Fifth-century Constantinopolitan church historian Socrates Scholasticus describes Arius's demise as follows:
On approaching the place called Constantine's Forum, where the column of porphyry is erected, a terror arising from the consciousness of his wickedness seized him, accompanied by violent relaxation of the bowels: he therefore inquired whether there was a convenient place near, and being directed to the back of Constantine's Forum, he hastened thither. Soon after a faintness came over him, and together with the evacuations of his bowels protruded, followed by a copious haemorrhage, and the descent of the smaller intestines: moreover portions of his spleen and liver were brought off in the effusion of blood, so that he almost immediately died. The scene of this catastrophe still exists at Constantinople, behind the shambles in the piazza: and by persons going by pointing the finger at the place, there is a perpetual remembrance preserved of this extraordinary kind of death. So disastrous an occurrence filled with dread and alarm the party of Eusebius bishop of Nicomedia; and the report of it quickly spread itself over the city and throughout the whole world. The verity of the Nicene faith being thus miraculously confirmed by the testimony of God himself, the emperor adhered still more zealously to Christianity.

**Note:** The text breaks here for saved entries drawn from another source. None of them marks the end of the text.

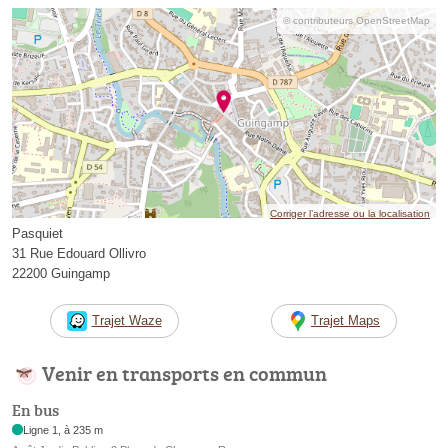
© contributeurs OpenStreetMap
Corriger l’adresse ou la localisation
Pasquiet
31 Rue Edouard Ollivro
22200 Guingamp
Trajet Waze
Trajet Maps
Venir en transports en commun
En bus
Ligne 1, à 235 m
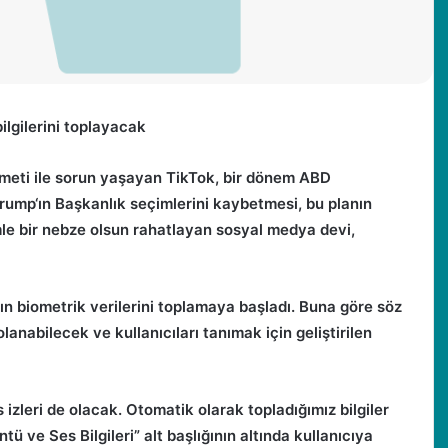
 bilgilerini toplayacak
meti ile sorun yaşayan TikTok, bir dönem ABD
rump‘ın Başkanlık seçimlerini kaybetmesi, bu planın
le bir nebze olsun rahatlayan sosyal medya devi,
ların biometrik verilerini toplamaya başladı. Buna göre söz
anabilecek ve kullanıcıları tanımak için geliştirilen
 izleri de olacak. Otomatik olarak topladığımız bilgiler
ü ve Ses Bilgileri” alt başlığının altında kullanıcıya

The Ecclesiastical History of Socrates, anonymous translator, London 1853, p. 78

The death of Arius combines the main elements of the Malbrough theme: death during defecation; defecation caused by terror. However, its eschatological import could not be farther removed from Bakhtin's concept of the Rabelaisian grotesque. The hellish eruption of Arius's bowels is an image and consequence of the infernal origin of his heretical doctrine. It is ambivalent in that is a divine epiphany, but one of the intestinal, infernal underbelly, devoid (voided) of the fertilising, regenerative virtue and merry carnivalesque ambivalence that characterises the "Malbrough theme".